On Facebook, people like America’s Manpreet Singh are posting pictures with the promise to go back to Sikhism. “Bhai Taru Singh stood for the principle of what is right, it did not matter whether the girl he was saving belonged to a different faith. We sometimes forget that. As Sikhs we must remember that ‘higher than Truth is Truthful Living’, and Bhai Taru Singh did that in his own way,” says Toronto’s Inni Kaur, who organised the screening locally. At one of the shows, she was taken aback when a 15-year-old Sikh boy at the end of the film said, “Degh, Tegh, Fateh” (the Sikh anthem) and the audience replied, “Panth ki jeet”.
But one of the biggest challenges for Vismaad is marketing. The studio has been following a unique private screening model as movie distributors are not interested in purely religious movies. “For them, commercial interests are more important,” says Singh. So, they hire cinema screens at a location for a pre-decided number of screenings and it is advertised in the local community. Ticket sales are handled independent of cinema box-offices, through direct sales at community events and the online movie website. Another very important marketing activity includes conducting free movie shows in all leading gurdwaras and doing roadshows at major community events like ‘American Punjabi Mela of Yuba City’, ‘Tiaa’n da Mela (ladies’ fair), Toronto, and kabbadi tournaments in California, British Columbia and Toronto.

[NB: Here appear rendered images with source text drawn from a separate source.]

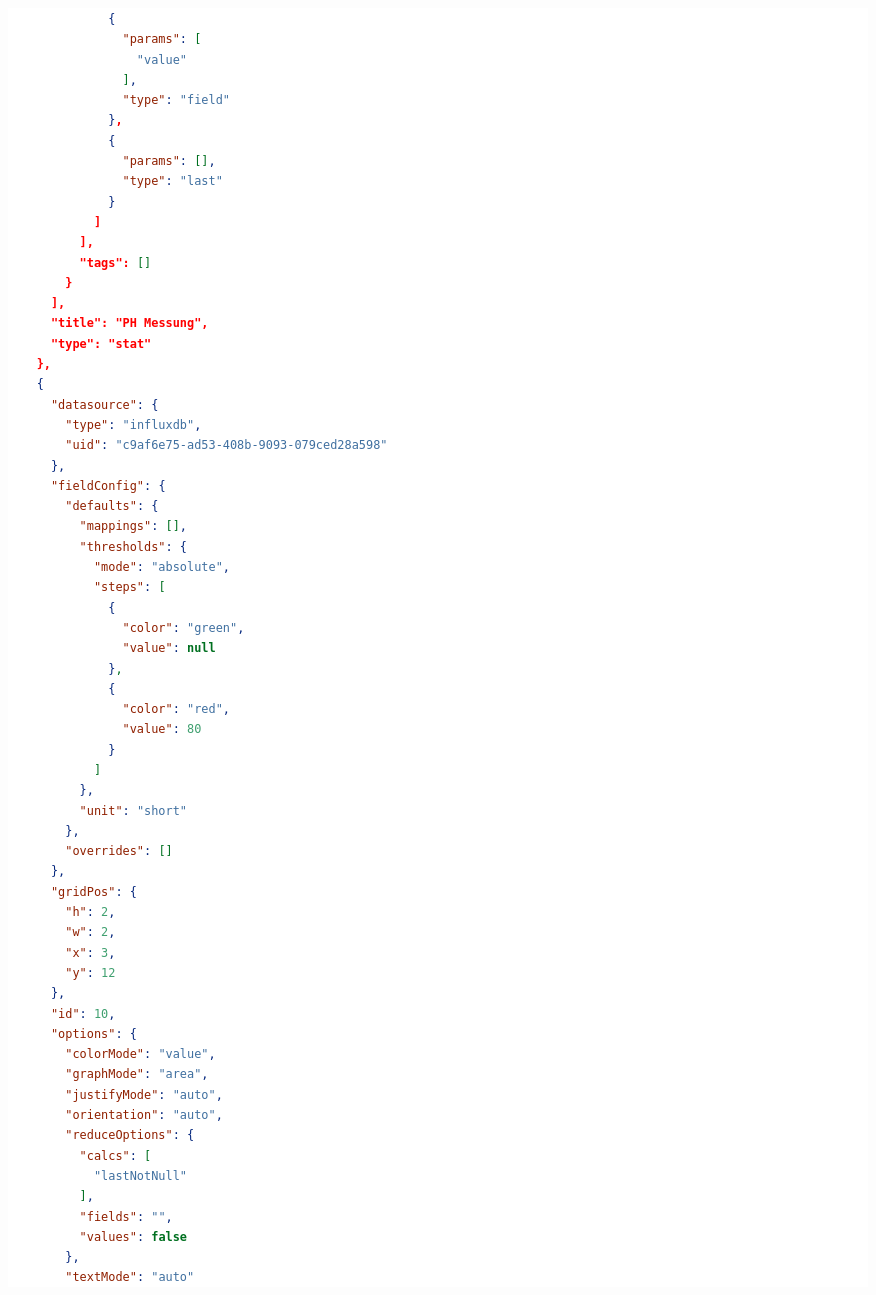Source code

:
 ```json
              {
                "params": [
                  "value"
                ],
                "type": "field"
              },
              {
                "params": [],
                "type": "last"
              }
            ]
          ],
          "tags": []
        }
      ],
      "title": "PH Messung",
      "type": "stat"
    },
    {
      "datasource": {
        "type": "influxdb",
        "uid": "c9af6e75-ad53-408b-9093-079ced28a598"
      },
      "fieldConfig": {
        "defaults": {
          "mappings": [],
          "thresholds": {
            "mode": "absolute",
            "steps": [
              {
                "color": "green",
                "value": null
              },
              {
                "color": "red",
                "value": 80
              }
            ]
          },
          "unit": "short"
        },
        "overrides": []
      },
      "gridPos": {
        "h": 2,
        "w": 2,
        "x": 3,
        "y": 12
      },
      "id": 10,
      "options": {
        "colorMode": "value",
        "graphMode": "area",
        "justifyMode": "auto",
        "orientation": "auto",
        "reduceOptions": {
          "calcs": [
            "lastNotNull"
          ],
          "fields": "",
          "values": false
        },
        "textMode": "auto"
```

“We work with limited budgets and most of the effort is voluntary. Advertisement is of prime concern, so we ask members of the congregation to participate by helping us in campaigns via flyers, handouts, phone calls, mass email advertising,” says Saluja Singh, who organises the screening. “Initially, we relied on internet marketing by emailing our close friends who further used their contacts to spread the word. Eventually an email viral happened and hits started increasing on the movie website,” recalls Sukhwinder Singh, who set up his firm at a time when there was no animation studio in north India. The plots of all the movies were published in online Sikh magazines. These brought many new visitors to the website. Discussions were initiated on all major blogs and discussion boards specific to Sikh matters.

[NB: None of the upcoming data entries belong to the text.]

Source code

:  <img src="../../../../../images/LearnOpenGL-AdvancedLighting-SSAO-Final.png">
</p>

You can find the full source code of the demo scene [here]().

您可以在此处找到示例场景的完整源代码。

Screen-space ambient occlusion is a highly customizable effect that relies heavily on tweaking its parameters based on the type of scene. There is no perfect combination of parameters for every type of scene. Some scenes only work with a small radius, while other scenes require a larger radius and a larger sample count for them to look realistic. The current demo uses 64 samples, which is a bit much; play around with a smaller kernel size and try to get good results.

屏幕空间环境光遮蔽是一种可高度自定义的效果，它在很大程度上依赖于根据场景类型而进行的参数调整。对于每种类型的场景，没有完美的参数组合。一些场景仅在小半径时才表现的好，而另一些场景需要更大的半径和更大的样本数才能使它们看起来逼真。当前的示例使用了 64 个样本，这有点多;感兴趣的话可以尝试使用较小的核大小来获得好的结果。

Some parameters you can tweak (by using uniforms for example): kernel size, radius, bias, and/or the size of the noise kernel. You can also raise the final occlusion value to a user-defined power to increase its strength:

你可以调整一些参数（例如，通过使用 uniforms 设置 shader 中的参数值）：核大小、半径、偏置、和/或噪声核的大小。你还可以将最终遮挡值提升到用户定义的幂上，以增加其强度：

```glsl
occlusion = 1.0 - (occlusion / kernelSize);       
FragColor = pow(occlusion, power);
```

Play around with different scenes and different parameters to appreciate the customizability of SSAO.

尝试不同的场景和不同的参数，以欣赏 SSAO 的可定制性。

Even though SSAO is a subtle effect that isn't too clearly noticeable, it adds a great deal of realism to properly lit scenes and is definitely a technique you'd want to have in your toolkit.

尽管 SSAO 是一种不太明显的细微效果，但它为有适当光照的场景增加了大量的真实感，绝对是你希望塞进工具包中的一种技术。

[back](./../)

In fact, in the 2005 screening of Vismaad’s first film Sahibzadey at the Spinning Wheel Film Festival of Toronto, Singh was asked why he made a film on Guru Gobind Singh’s sons. Singh invited six-year-old Anoop Kaur, a Canadian national to the stage who recited one of the movie dialogues in chaste Punjabi. “I was told that she had memorised very single dialogue and song from the movie,” recalls Sukhwinder Singh. The reactions to his latest offering Bhai Taru Singh Ji, are even more flattering. Volunteer Geeta Kaur swears that she didn’t see a single dry eye in the theatre after the show — “In the scene where the Mughal officer comes for Bhai Taru Singh, his mother cordially greets the officer and says, ‘This is the house of Nanak. Everyone is welcome here with warm hospitality. Please eat and rest first, then you can take him.’ It is scenes like these that are touching the hearts of Sikhs and making a difference, ” Kaur says poignantly.